Camden’ı takiben, Londra’nın en büyük mağazalarından biri olan Harrods’da vakit geçirebilirsiniz. Birçok lüks marka ve restoran, bu çatının altında buluşuyor. Harrods’un tarihi önemi, buranın, Lady Diana’nın bir zamanlar sevgilisi olan ve benim inancıma göre öldürülmesine sebebiyet veren Mısırlı aşığı ve onun ailesine ait olması. Çiftin, güya trafik kazasında öldürülmesinin ardından, Mısırlı baba, bu alışveriş mağazasını açıp, ikili için çok güzel bir de anıt yaptırıyor. Anıt, mağazanın en alt katında yer alıyor. Küçük fıskiyenin üzerinde, Lady Diana ve sevgilisinin son akşam yemeklerinde şaraplarını içtiği kadehler ve Lady Diana’ya sevgilisince verilen yüzük yer alıyor. Çok romantik, bir o kadar da etkileyici…

Hyde Park Corner Göz alabildiğine yeşil, büyük bir zevkle bisikletinize binebileceğiniz veya çimlere serdiğiniz örtünüzün üzerinde piknik yapabileceğiniz harika bir park.Bir öğleden sonranızı burada büyük bir keyifle geçirebilirsiniz. Özellikle de hava güneşli ise, koşan, spor veya yoga yapan İngilizleri, büyük bir gıpta ile izlemekten daha keyif verici ne olabilir?

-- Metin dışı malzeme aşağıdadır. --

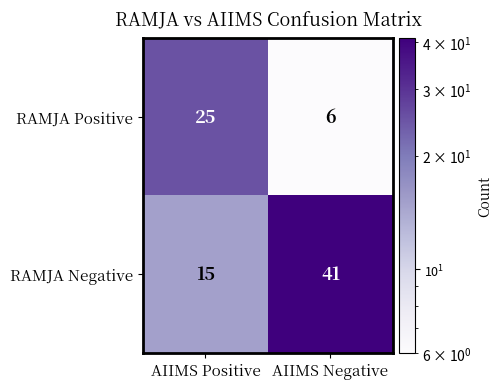

What is the difference between the maximum and minimum values in the RAMJA Positive series?

19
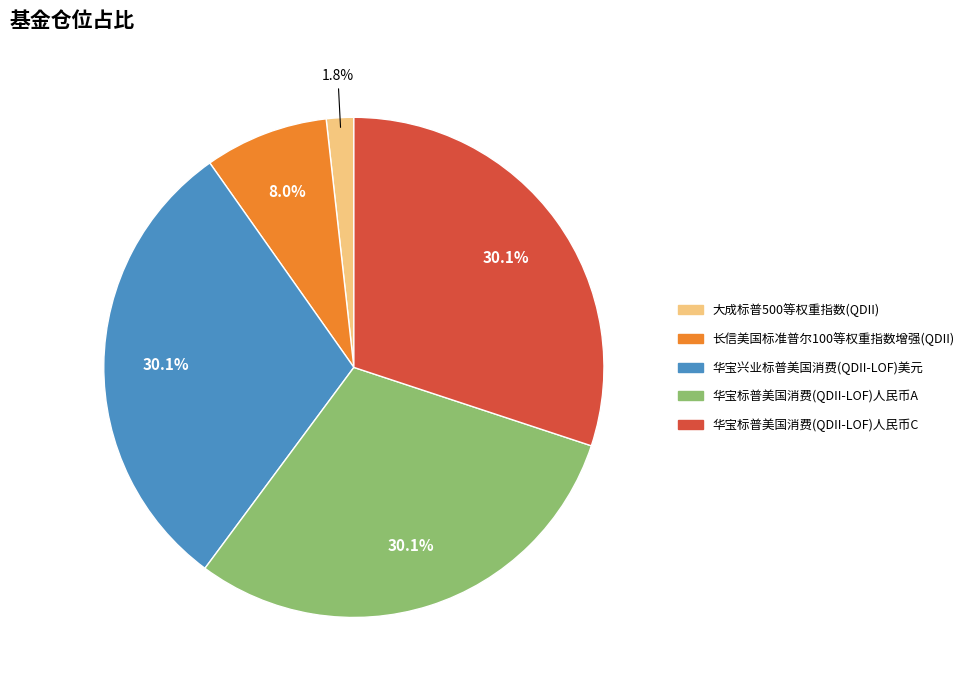

To the nearest percent, what is the combined percentage of 大成标普500等权重指数(QDII) and 华宝标普美国消费(QDII-LOF)人民币C?

32%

Ben bir şehri öğrenmenin en kestirme yolunun, o şehirde kaybolmak olduğuna kalpten inanıyorum. Yabancısı olduğum her şehirde de, bir tam günümü mutlaka orada kaybolmaya harcarım. Metroya binerim, rastgele duraklarda iner, yürürüm. Siz de öyle yapın ve Oyster kartınızın suyunu çıkarın. Yeri gelmişken belirteyim, Eğer 1 veya 2 günlüğüne orada değilseniz veya “Ben taksiden şaşmam” gibi bir obsesyonunuz yoksa, Oyster metro kartınızı limitsiz almak lehinize oluyor. Diğer türlü, bittiğinde yükleme yapıyorsunuz ve gün sonunda çoğu zaman zarara uğramış oluyorsunuz. Hem böylece heryeri gönlünüzce gezebiliyorsunuz! Mesela, kahverengi hattı seçin kendinize. Hat boyunca inip binin. Paddington’a gidin örneğin, ben de hiç gitmedim. Anlatırsınız.

Veya, Jack the Ripper’ın cinayetleri işlediği türlü yerleri gezdiğiniz yürüyüş turuna katılın. Belirlediğiniz merkezi bir noktadan, özel ve korkunç dizayn edilmiş bir otobüs ile, kısa bir yolculuğun ardından, doğu Londra’ya gidin ve akşam saatlerinde tüm olay mahallerini gezin. Zaten korkunç ve eski olan mahallelerde, çoğu çoktan yıkılmış binalara bakıp, size anlatılanlar eşliğinde katliamı gözünüzde canlandırın.

İşte Londra böyle! Bir sonraki yazımda, İngiltere seyahatlerimden birinde yapmış olduğum ve beni derinden büyüleyen Hogwartz ve Harry Potter Stüdyo gezisini anlatacağım!